Wednesday, October 29, 2008


Thoreau said he liked to have a "broad margin" in his life. By this he meant he liked to have time and space outside of and beyond the daily necessities of his life. 

I have always cherished such a margin. But there have been too many times in my life when I didn't have such a luxury: too many years when there was not only no margin, but a seemingly never-ending calendar of stress and hurry and even confrontation.

No more. I do not take for granted the luxurious margin I now enjoy. I savor it. And I also try to be worthy of it on a day to day basis, whether or not I have "earned" it. Margins are one thing; loafing is another. I try not to loaf. Well, OK— sometimes I loaf. But I still maintain a kind of work ethic. Maybe force of habit, or maybe a sense of obligation— which may or may not be delusional.

Modern American life does not seem to have much room for broad margins in our lives. Even kids seem to have lost that capacity, what with orthodontist's visits, band practice, soccer, church camp, etc., "being a kid" seems to have devolved into having your own appointment book. It's a shame that the idle creativity and aimless fun of childhood has morphed into the lives of little executives.

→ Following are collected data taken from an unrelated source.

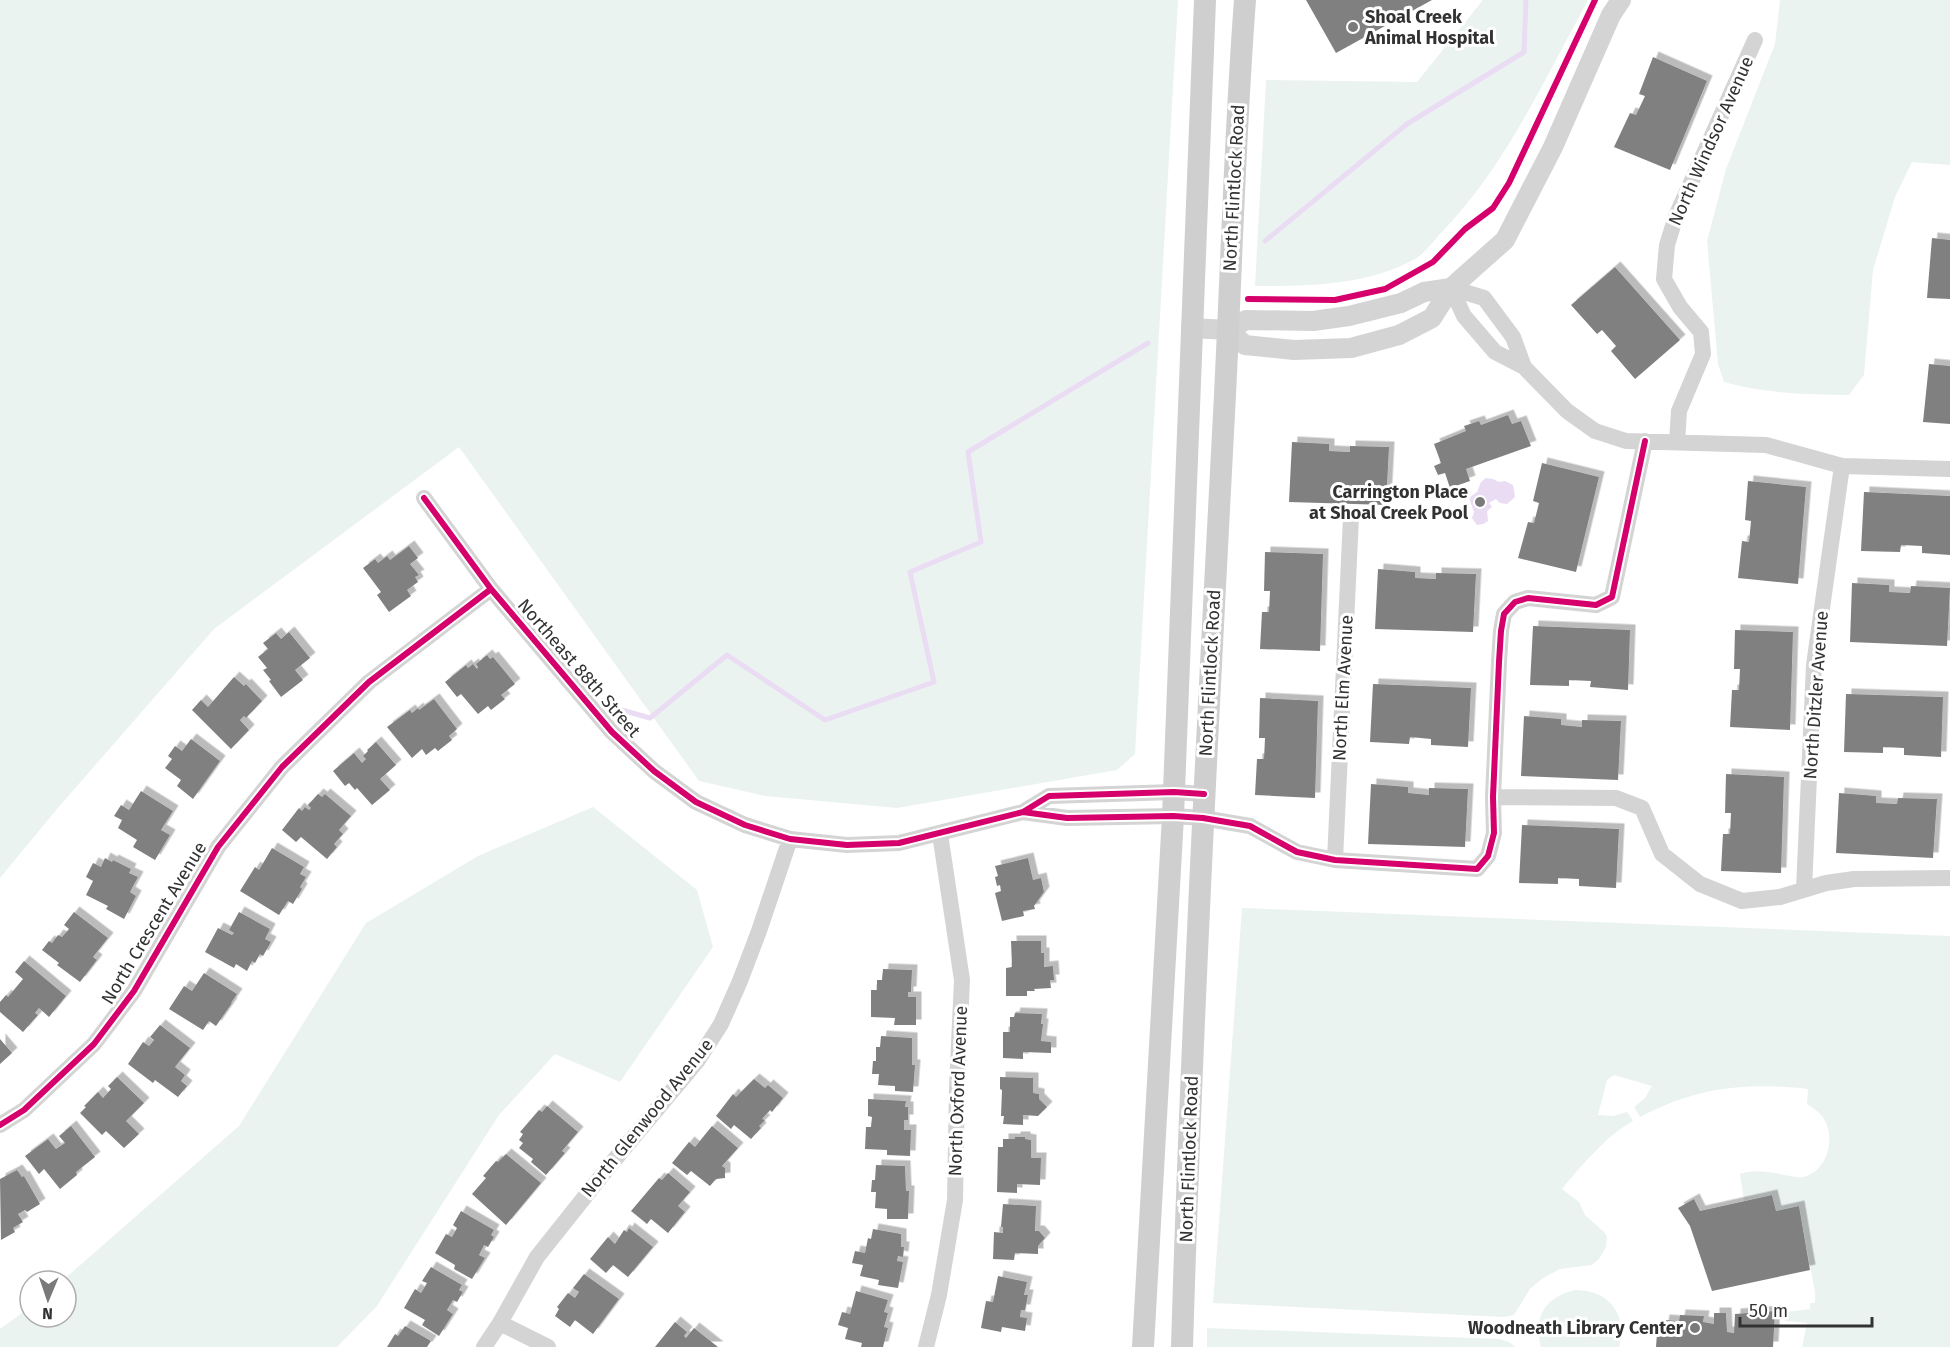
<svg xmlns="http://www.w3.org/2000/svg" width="1950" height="1347" font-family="'Fira Sans',sans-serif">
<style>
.green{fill:#ebf3f1}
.water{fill:#e9dcf3}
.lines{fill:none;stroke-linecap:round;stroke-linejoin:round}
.stream{stroke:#e9dcf3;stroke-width:5}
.building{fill:#808080;filter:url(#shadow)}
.minor{stroke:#d4d4d4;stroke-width:16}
.tertiary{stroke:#d4d4d4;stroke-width:20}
.secondary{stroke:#cfcfcf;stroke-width:22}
.cycleway-casing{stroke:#fff;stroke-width:10}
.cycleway{stroke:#d6006c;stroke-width:6}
.poi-dot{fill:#7a7a7a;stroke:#fff;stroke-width:2}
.labels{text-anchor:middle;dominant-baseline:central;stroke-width:6;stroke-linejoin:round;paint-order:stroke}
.poi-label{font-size:18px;font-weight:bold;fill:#323232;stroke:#fff;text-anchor:end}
.street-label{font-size:18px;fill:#323232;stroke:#fff}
</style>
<defs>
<filter id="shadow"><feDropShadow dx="5.5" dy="-5.5" stdDeviation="0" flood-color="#0004"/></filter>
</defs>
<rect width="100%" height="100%" fill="#fff"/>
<path class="green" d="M0,0H1178L1135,754L1117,770L897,808L765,796L699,781L459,447L214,629L57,809L0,878Z
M1483,0H1588C1544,80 1505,168 1440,234C1433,242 1424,254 1415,259C1366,286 1309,286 1255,286L1266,80L1417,82Z
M1780,0H1950V165L1912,162L1895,197L1873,270L1864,375L1849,395C1808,394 1765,394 1724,382L1718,364L1707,241L1726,169L1775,44Z
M593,807L697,890L713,947L620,1082L555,1054L499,1115L377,1306L337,1347H0V1329L30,1307V1317H66V1281H62L239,1126L366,923L478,856Z
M1242,908L1950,936V1347H1802L1807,1323L1785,1321L1786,1312L1810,1309V1303H1815V1292L1799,1206L1776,1211L1772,1195L1744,1201L1740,1174C1756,1168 1774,1173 1790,1176C1795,1177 1800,1178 1804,1177C1827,1171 1836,1139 1824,1119C1820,1112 1813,1108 1807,1104L1808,1089C1745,1082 1697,1087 1640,1117L1634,1107L1645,1098L1652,1086L1614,1075L1607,1080L1598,1115L1613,1116L1627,1112L1633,1121C1605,1137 1583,1164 1562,1189L1579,1202L1585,1215L1604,1232L1607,1237L1606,1247L1599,1259L1592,1265L1560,1269L1543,1278L1530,1289L1514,1315L1504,1317L1213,1303Z
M1575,1290C1609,1290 1628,1314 1619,1347H1541C1533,1317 1545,1297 1575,1290Z
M1207,1328L1499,1339L1509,1342L1516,1347H1207Z"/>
<path class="water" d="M1486,478L1493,479L1499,482L1505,481L1513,485L1515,497L1507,504L1500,503L1496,499L1489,503L1492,507L1487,511L1488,521L1483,524L1477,525L1472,518L1474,512L1469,498L1477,492L1481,482Z"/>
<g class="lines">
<path class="stream" d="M1265,241L1407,124L1524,52L1526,0
M611,707L650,718L727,655L825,720L934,682L910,572L981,542L968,452L1148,343"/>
</g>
<path class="building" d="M1306,0H1432L1336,53Z
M1653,57L1707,81L1670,170L1614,147L1630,113L1636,115L1645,96L1639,94Z
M1932,238L1950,240V299L1927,298Z
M1615,267L1680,340L1635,379L1611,351L1616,346L1602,330L1597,334L1571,305Z
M1929,364L1950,366V424L1923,422Z
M1508,415L1512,424L1521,421L1531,446L1466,469L1470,481L1450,488L1445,473L1438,475L1434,466L1441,463L1434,444L1466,431L1464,426L1479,421L1481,425Z
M1292,442L1329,444V451L1350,452V446L1389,447L1386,505L1289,502Z
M1542,463L1599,477L1576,572L1518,558L1528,522L1534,523L1539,503L1533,501Z
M1748,481L1806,487L1798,584L1738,578L1742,541L1749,542L1751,521L1745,520Z
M1864,492L1950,496V555L1922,553V546L1901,545L1900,552L1861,551Z
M409,546L418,558L410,564L419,575L415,577L418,582L407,590L411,596L389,612L377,595L381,592L363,568L375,559L378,563L387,556L390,560Z
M1265,552L1323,554L1320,651L1260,649L1262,612H1269L1270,591H1264Z
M1378,569L1415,572V578L1436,579V573L1476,574L1473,632L1375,629Z
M1852,583L1889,585V592L1910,593L1911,586L1950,588L1947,646L1850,642Z
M1533,626L1630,630L1628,690L1590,687L1591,681L1569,680V686L1530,685Z
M1735,630L1793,632L1790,730L1730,727L1732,690H1739L1740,669H1734Z
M289,632L310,658L295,670L303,680L281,697L269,681L271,680L263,670L267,668L258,657L268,649L263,643L276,633L281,639Z
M487,655L490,659L493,657L515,684L501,695L505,699L491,710L488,706L478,714L461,694L457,697L445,682L466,665L468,668L473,664L477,669L478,667L476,664Z
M234,677L244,686L246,684L262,701L246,718L244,716L240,720L249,730L231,749L192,710L201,700L208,707Z
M1373,684L1471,688L1468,747L1431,745V739L1410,737L1409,744L1370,742Z
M1846,694L1943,697L1941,757L1904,755V748L1883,747V753L1844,752Z
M1260,698L1318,701L1315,798L1255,795L1257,759H1264L1265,738H1259Z
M434,699L457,729L449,736L452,740L438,751L435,748L426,755L422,749L412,758L387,727L410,710L412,713L418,708L419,710Z
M1524,716L1561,719V725L1582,727V720L1621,721L1618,780L1521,776Z
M191,739L220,761L193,799L177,786L181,780L165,768L172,759L168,756L175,746L182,751Z
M376,742L396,765L380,779L390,790L372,805L357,788L355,790L349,783L345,786L333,771L354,753L362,763L366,759L363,756L368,751L367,750Z
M1726,774L1784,777L1781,873L1721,871L1723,834H1730L1731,813H1725Z
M1371,784L1408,787V793L1429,795V788L1468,789L1465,847L1368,844Z
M141,791L173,811L161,830L170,835L155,860L133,847L137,840L118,828L122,820L114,816L121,805L129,810Z
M1839,793L1876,796V803L1897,804L1898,798L1937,799L1933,858L1836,853Z
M318,794L322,797L325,794L351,816L339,830L343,834L334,844L337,847L327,859L301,837L296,842L282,830L299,808L302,811L305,807L309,810L311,808L308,805Z
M1522,825L1619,829L1616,888L1579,886V879L1558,878V884L1519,883Z
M272,848L304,867L300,874L306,877L300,887L302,889L293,904L288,901L279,915L240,891L255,867L259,870Z
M105,858L112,862L113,860L131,869L129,873L138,877L130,892L136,896L124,919L106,909L108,906L86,895L93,881L86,877L93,863L101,867Z
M1028,858L1033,880L1041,878L1044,892L1034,906L1035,909L1023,911L1024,916L1002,921L995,893L1001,891L1000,885L997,886L995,877L998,876L995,866Z
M74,912L108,938L93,957L97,960L80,982L57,965L59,963L42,950L49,941L52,943L58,935L62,937L69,929L64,925Z
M239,912L270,929L265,939L271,942L263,956L260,954L255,963L252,961L247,971L236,964L234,968L205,952L218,928L232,935L234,933L229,930Z
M1011,941H1041V953H1044V967L1053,966L1054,980H1050L1051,988L1034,989L1035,991H1027V996H1006V968L1012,967Z
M24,961L66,996L49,1017L39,1008L35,1013L38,1015L23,1032L0,1012V1002L6,995L8,997L23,979L15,972Z
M883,969L912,970L911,992H908V997H916V1025H894L895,1018L871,1017V990H877V980H882Z
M204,973L237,994L231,1003H232L216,1026L209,1021L203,1030L169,1009L184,986L192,991Z
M1015,1013L1042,1014L1041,1024H1043L1041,1041L1051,1042V1053L1023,1052V1059L1003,1058V1032H1010V1017H1014Z
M160,1025L190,1048L175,1067L185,1075L181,1081L187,1086L178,1097L155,1080L153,1083L128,1064L143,1042L149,1046L154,1040L150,1037Z
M881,1036L912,1038V1065H915L913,1092L895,1091V1086L878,1085L879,1074H872L873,1061H876V1047H880Z
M0,1039L12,1053L0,1064Z
M117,1077L144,1103L126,1121L139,1134L124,1148L106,1131L102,1135L80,1113L86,1107L84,1106L98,1092L103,1098L111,1089L108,1086Z
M1000,1077L1033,1078V1093L1039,1094V1099L1047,1107L1038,1116L1023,1115V1125L1003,1124L1004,1116H1001L1002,1090L1000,1089Z
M754,1079L765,1088L768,1085L783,1098L772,1112L770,1110L762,1119L765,1120L759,1126L761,1128L751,1139L734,1125L731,1129L716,1116L733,1094L736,1097Z
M868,1099L906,1101L905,1107H908V1120H904V1130H911L910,1156L887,1155V1150L865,1149L866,1127H871L872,1117L868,1116Z
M547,1106L578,1132L562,1151L565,1153L546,1175L531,1162L533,1159L519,1148L523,1143L519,1140L523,1134L520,1132L539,1110L542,1112Z
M71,1126L95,1157L76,1172L77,1175L60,1189L44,1169L39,1174L25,1156L48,1139L56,1149L65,1143L59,1136Z
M712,1126L738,1148L722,1166L725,1168V1178L716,1179L710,1186L691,1171L687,1175L672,1163L689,1142L695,1147Z
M1015,1137H1025V1139L1031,1140V1158H1041L1040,1185L1017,1184V1193L997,1192L998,1147H1003V1139H1015Z
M506,1154L541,1183L506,1225L472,1194L486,1178L483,1176L496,1161L498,1162Z
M876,1165L905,1166L906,1191H909L908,1219H887V1209L875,1208L876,1192H871L872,1180H875Z
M17,1170L22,1177L24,1176L40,1204L27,1212L25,1210L18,1214L23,1222L13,1228L15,1232L1,1240L0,1179Z
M668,1173L690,1192L678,1206L685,1212L668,1233L651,1219L647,1224L631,1211L659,1178L662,1180Z
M1772,1195L1776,1211L1799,1206L1810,1270L1712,1291L1690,1226L1678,1208L1694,1199L1700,1211Z
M1003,1204L1036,1206L1035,1231H1039L1045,1238L1038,1246V1254L1015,1253L1014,1260L993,1259L994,1232L1003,1233V1227H1001Z
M461,1211L494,1230L491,1235L494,1237L488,1247L484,1245L479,1255L485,1258L472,1279L454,1269L455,1265L435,1253L446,1234L452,1237L457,1228L453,1225Z
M629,1228L653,1247L628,1277L613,1265L606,1273L590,1259L608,1237L615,1244L624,1230L627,1232Z
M873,1229L901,1234V1247H904L903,1257L898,1256L897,1261L903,1262L898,1288L878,1285L879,1280L860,1276L863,1265L852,1263L855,1251L865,1253L868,1238L871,1239Z
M431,1267L462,1285L459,1290L463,1292L457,1302L453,1300L447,1310L453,1314L439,1336L422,1325L425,1320L404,1308L415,1289L421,1293L427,1283L422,1281Z
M584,1274L619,1299L593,1334L575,1320L570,1327L555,1316L559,1309L557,1307L568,1293L575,1298L579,1292L573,1288Z
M998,1276L1027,1282L1024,1295H1028L1025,1310H1021L1020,1317L1027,1318L1025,1331L1002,1327L1001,1332L981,1328L986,1301L993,1302Z
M856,1291L888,1300L884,1312L888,1313L884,1327L888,1328L883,1347H861L862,1343L845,1339L848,1328L838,1325L842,1312L850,1314Z
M1775,1311L1773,1347H1656L1657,1333L1662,1334L1664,1320L1679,1321L1680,1315L1704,1316L1703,1322L1714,1324V1313H1726L1727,1332L1734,1333L1735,1314Z
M675,1322L687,1332L684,1336L686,1338L694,1328L718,1347H655Z
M405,1326L431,1341L427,1347H387L395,1334L398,1336Z"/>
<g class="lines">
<path class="minor" d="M1451,288L1464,316L1495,352L1524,367L1567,411L1595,431L1626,441L1766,445L1842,466L1950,469
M1451,288L1484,298L1513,337L1524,367
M1677,442L1679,411L1703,354L1701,332L1680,307L1664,279L1667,245L1676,216L1755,40
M424,498L491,589L612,732L654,771L696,802L745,825L790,839L847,845L899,843L1023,812L1049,796L1174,792L1204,794
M1493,797L1616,798L1642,808L1662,854L1700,884L1742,901L1780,897L1826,883L1854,879L1950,878
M1023,812L1067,818L1173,816L1203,818L1250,826L1297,852L1335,860L1477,869L1488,856L1494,833L1493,797L1499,662L1501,631L1504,614L1515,602L1528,598L1596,605L1612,597L1645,441
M1335,860L1351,517
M1804,889L1814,665L1842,466
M0,1125L24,1110L94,1044L134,991L218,847L282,767L369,682L491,589
M500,1323L548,1347
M484,1347L500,1323L537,1257L611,1164L698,1060L721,1024L740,981L759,931L790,839
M926,1347L939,1295L955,1200L957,1087L962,980L940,834"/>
<path class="tertiary" d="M1191,328L1228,330L1246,320L1313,321L1349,316L1401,303L1424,292L1451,288
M1228,330L1245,345L1294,350L1351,348L1399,335L1432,318L1451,288L1505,240L1553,147L1611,15L1621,0"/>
<path class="secondary" d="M1143,1347L1173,816L1205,0
M1182,1347C1191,1042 1207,738 1223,433C1231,289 1234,144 1245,0"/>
<defs>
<path id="cycleway" d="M1248,299L1335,300L1385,289L1433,262L1465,229L1493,208L1509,183L1595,0
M424,498L491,589L612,732L654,771L696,802L745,825L790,839L847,845L899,843L1023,812L1049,796L1174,792L1204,794
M1023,812L1067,818L1173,816L1203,818L1250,826L1297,852L1335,860L1477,869L1488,856L1494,833L1493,797L1499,662L1501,631L1504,614L1515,602L1528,598L1596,605L1612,597L1645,441
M0,1125L24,1110L94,1044L134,991L218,847L282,767L369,682L491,589"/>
</defs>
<use href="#cycleway" class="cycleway-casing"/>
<use href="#cycleway" class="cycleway"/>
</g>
<g class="poi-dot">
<circle cx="1353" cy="27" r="6"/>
<circle cx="1480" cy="502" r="6"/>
<circle cx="1695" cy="1328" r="6"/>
</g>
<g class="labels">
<g class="poi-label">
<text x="1365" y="17" text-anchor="start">Shoal Creek<tspan x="1365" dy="21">Animal Hospital</tspan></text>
<text x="1468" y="492">Carrington Place<tspan x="1468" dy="21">at Shoal Creek Pool</tspan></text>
<text x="1683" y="1328">Woodneath Library Center</text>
</g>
<g class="street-label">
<text transform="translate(1711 141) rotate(-66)">North Windsor Avenue</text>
<text transform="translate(1234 188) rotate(-87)">North Flintlock Road</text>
<text transform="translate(579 668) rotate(49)">Northeast 88th Street</text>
<text transform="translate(1210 673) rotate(-87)">North Flintlock Road</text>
<text transform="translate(1343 688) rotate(-87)">North Elm Avenue</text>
<text transform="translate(1816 695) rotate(-86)">North Ditzler Avenue</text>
<text transform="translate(154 923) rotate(-59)">North Crescent Avenue</text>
<text transform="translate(958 1091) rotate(-88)">North Oxford Avenue</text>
<text transform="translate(647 1118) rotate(-51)">North Glenwood Avenue</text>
<text transform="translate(1189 1159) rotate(-88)">North Flintlock Road</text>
</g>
</g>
<g transform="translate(48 1299) rotate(182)"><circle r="28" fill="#ffffff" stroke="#adadad" stroke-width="1.5"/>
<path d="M0-4.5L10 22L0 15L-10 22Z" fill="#7a7a7a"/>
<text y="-9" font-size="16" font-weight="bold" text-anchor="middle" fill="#323232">N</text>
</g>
<path d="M1740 1317v9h132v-9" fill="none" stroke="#323232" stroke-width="3"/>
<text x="1749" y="1317" font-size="18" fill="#323232" stroke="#ffffff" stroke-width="4.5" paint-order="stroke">50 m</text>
</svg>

I've always liked the old saying, "Sometimes I sits and thinks, and sometimes I just sits."


Anonymous said...

Seems like the harder a person tries to find some tranquility, the more elusive it becomes. I firmly believe that until you don't have to work, and therefore don't have to mix with people you might prefer not to mix with,you'll never find it.

Brigid said...

I'm what I have termed myself "a gregarious loner". I like to converse with folks online and on the phone on ocassion about various philosophies or simply our day to day lives. Most of these folks I get together with once a month or so for meals and laughter. Of course we meet up at the range for shooting, but mostly, outside of work, I prefer to be alone, reading, building something, or working outdoors. If you put me in a fancy party dress and set me up in a gathering in the city I look to bolt out the door, like a frightened mare.

I'm happier this way.

Anonymous said...

A balance, a cushion of privacy, space to do one's own thinking, one's own work.

I don't think of endeavoring to live this way as a luxury, or a privilege, but the way we are meant to walk through life.

Whether it be in the space and beauty of nature, such as where you live, or in the cities and suburbs. The choice to live sans the invasions of tv and radio gives a serenity which I think is ours by inheritance.